Reproduce the material below, switching each "heavy-duty" to "high-capacity" and leaving every other word unchanged.

Saved entries:
——

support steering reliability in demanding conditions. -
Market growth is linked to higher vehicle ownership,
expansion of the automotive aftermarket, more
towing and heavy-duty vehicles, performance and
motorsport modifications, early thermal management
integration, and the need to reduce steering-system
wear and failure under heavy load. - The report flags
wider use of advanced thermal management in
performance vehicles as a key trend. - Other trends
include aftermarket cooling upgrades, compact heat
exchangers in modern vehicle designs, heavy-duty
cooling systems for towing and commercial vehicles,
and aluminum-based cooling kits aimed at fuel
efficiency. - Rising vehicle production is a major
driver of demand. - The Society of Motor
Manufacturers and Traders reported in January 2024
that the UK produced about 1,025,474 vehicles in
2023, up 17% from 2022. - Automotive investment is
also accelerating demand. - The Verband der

——

[Response to the task]
support steering reliability in demanding conditions. -
Market growth is linked to higher vehicle ownership,
expansion of the automotive aftermarket, more
towing and high-capacity vehicles, performance and
motorsport modifications, early thermal management
integration, and the need to reduce steering-system
wear and failure under heavy load. - The report flags
wider use of advanced thermal management in
performance vehicles as a key trend. - Other trends
include aftermarket cooling upgrades, compact heat
exchangers in modern vehicle designs, high-capacity
cooling systems for towing and commercial vehicles,
and aluminum-based cooling kits aimed at fuel
efficiency. - Rising vehicle production is a major
driver of demand. - The Society of Motor
Manufacturers and Traders reported in January 2024
that the UK produced about 1,025,474 vehicles in
2023, up 17% from 2022. - Automotive investment is
also accelerating demand. - The Verband der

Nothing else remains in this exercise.